Freeman and Margaret Smith moved to Orlando from Detroit in 1968 and arranged to take over the original Beefy King as franchisees, running it with their two sons. Over time, the fledgling chain faltered and the Smith family got legal rights to the name. The Orlando location is the only remaining vestige of the onetime chain.
The elder Smiths retired and son Roland took over as proprietor with his wife, Sandee. Twenty-three years later, in 2001, Roland and Sandee’s daughter, Shannon, and her husband, James Woodrow, now 36, assumed daily operations of the restaurant. Still, the Smiths remain involved in the business.

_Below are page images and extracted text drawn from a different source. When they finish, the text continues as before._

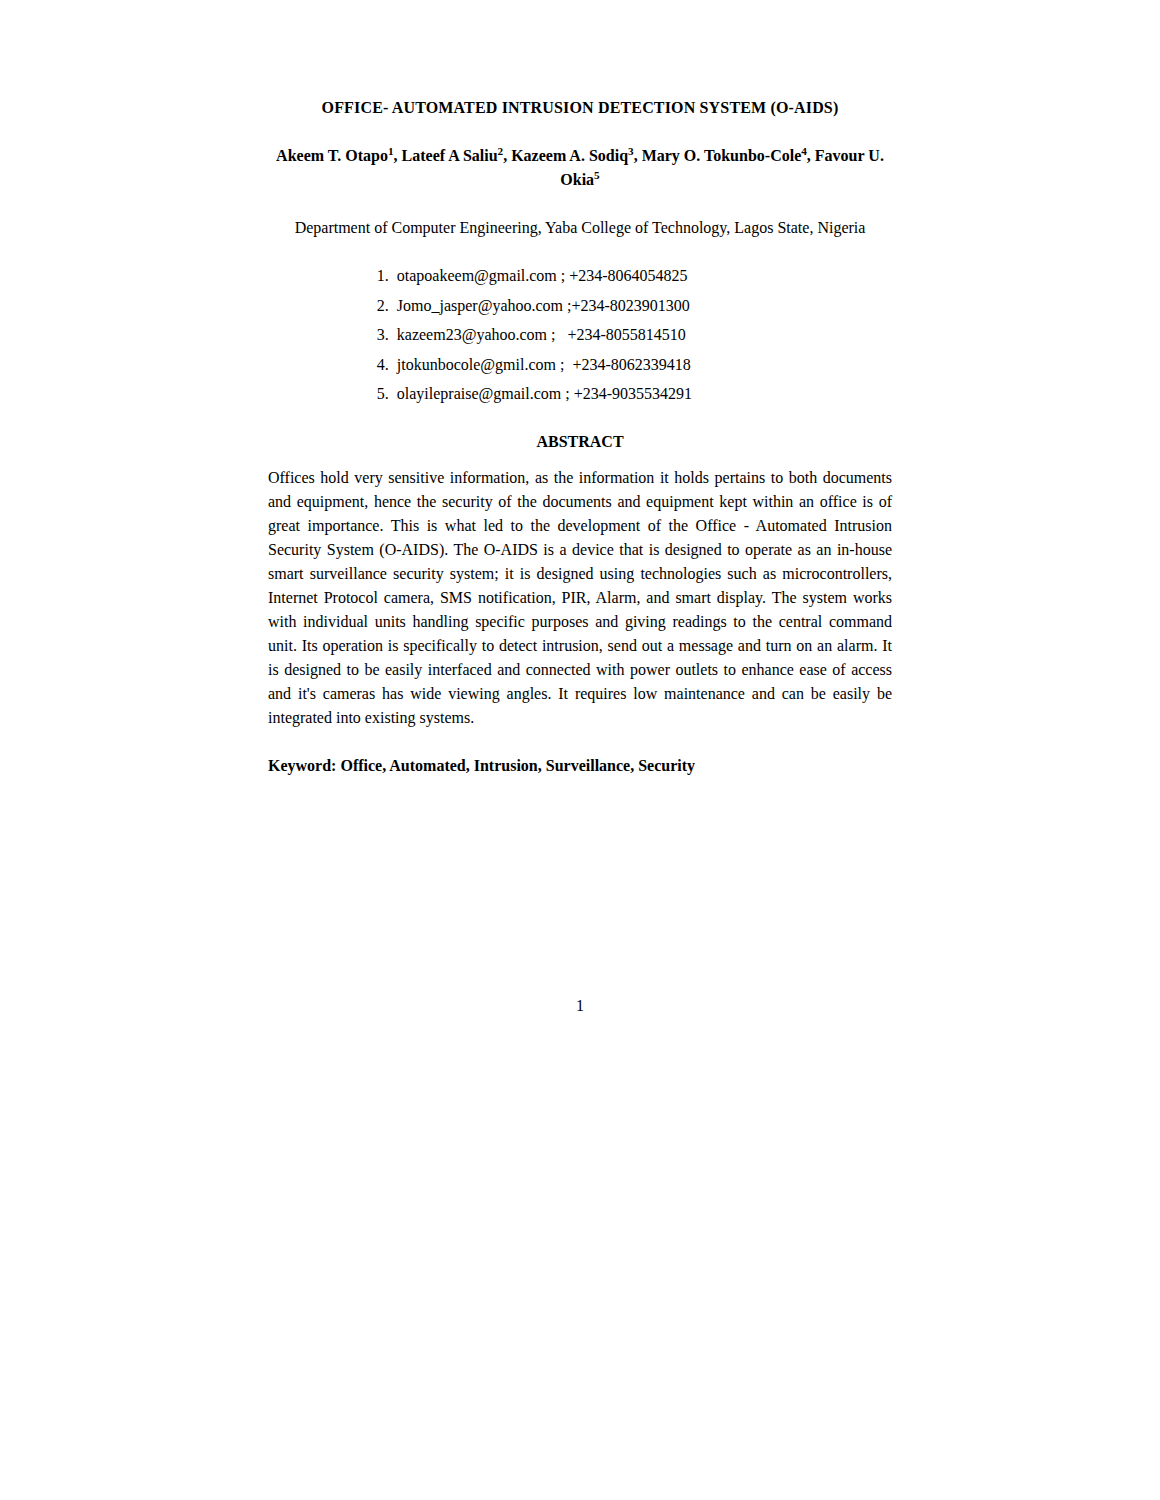OFFICE- AUTOMATED INTRUSION DETECTION SYSTEM (O-AIDS)
Akeem T. Otapo1, Lateef A Saliu2, Kazeem A. Sodiq3, Mary O. Tokunbo-Cole4, Favour U. Okia5
Department of Computer Engineering, Yaba College of Technology, Lagos State, Nigeria
otapoakeem@gmail.com ; +234-8064054825
Jomo_jasper@yahoo.com ;+234-8023901300
kazeem23@yahoo.com ; +234-8055814510
jtokunbocole@gmil.com ; +234-8062339418
olayilepraise@gmail.com ; +234-9035534291
ABSTRACT
Offices hold very sensitive information, as the information it holds pertains to both documents and equipment, hence the security of the documents and equipment kept within an office is of great importance. This is what led to the development of the Office - Automated Intrusion Security System (O-AIDS). The O-AIDS is a device that is designed to operate as an in-house smart surveillance security system; it is designed using technologies such as microcontrollers, Internet Protocol camera, SMS notification, PIR, Alarm, and smart display. The system works with individual units handling specific purposes and giving readings to the central command unit. Its operation is specifically to detect intrusion, send out a message and turn on an alarm. It is designed to be easily interfaced and connected with power outlets to enhance ease of access and it's cameras has wide viewing angles. It requires low maintenance and can be easily be integrated into existing systems.
Keyword: Office, Automated, Intrusion, Surveillance, Security
1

Beefy King’s customers are mainly loyalists and not much for change. “When customers first started seeing less of Roland and more of me,” says Woodrow, “they said, ‘Well, you’re not gonna change anything, are you?’ A lot of our customers are here three, four, five times a week. We didn’t want to tamper with anything.”

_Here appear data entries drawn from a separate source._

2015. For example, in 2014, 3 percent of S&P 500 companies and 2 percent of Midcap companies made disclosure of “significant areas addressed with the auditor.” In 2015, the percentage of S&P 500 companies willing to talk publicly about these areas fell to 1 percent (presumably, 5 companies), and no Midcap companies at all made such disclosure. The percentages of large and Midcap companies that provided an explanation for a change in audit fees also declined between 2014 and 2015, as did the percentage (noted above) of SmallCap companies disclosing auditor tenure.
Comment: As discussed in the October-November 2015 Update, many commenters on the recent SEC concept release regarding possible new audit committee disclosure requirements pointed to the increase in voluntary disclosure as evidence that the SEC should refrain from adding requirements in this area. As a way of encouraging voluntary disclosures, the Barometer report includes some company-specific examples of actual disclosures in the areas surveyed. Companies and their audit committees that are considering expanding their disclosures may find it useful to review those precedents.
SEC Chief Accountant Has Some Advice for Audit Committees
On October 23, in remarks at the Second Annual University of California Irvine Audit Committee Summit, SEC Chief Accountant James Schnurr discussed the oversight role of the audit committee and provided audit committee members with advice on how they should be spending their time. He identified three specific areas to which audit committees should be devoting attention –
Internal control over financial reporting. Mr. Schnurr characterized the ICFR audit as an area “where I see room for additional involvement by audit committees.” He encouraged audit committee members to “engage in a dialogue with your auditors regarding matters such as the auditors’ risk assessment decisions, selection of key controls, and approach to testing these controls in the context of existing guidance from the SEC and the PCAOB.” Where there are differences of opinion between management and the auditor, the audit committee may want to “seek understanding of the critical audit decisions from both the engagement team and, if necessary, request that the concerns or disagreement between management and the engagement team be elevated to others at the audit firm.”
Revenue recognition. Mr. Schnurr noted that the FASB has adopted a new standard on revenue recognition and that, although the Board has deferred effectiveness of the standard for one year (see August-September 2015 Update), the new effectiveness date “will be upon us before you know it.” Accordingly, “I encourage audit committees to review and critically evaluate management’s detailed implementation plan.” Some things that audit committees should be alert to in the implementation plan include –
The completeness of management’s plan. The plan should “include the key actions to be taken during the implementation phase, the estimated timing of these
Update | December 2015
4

In fact, on the rare occasions when Woodrow has to use a roast beef brand other than Smithfield, “our die-hard customers will notice the difference,” he says.
Of course, roast beef is the basis of Beefy King’s identity. “It’s just a 15- to 18-pound round of beef, not processed at all,” Woodrow says. “You could cut it into 2-inch steaks and cook it on the grill if you wanted to.” Woodrow roasts the beef fresh on the premises every morning. It’s sliced to order, and the meat and bun are steamed to “keep meat moist and hot, the bun nice and soft and warm,” Smith says. In the early days, Beefy King sold only roast beef and ham sandwiches; today, it offers more than 20 sandwiches.
“Once the chain wasn’t a franchise anymore, no one told us what we could and couldn’t do,” Roland Smith explains.
The most popular side dish, by the way, is those Beefy Spuds. Beefy King is an anachronism, a vestige of an era when fast food wasn’t all burgers, fries and drive-thrus with squawk boxes. Time may have forgotten Beefy King but many locals haven’t. Generation after generation frequents it, each new crop of customers ordering from a menu that has changed little over four decades.
Beefy King’s staying power is rooted in familiarity. From the outside in, it’s the way it always was, and likely the way it always will be.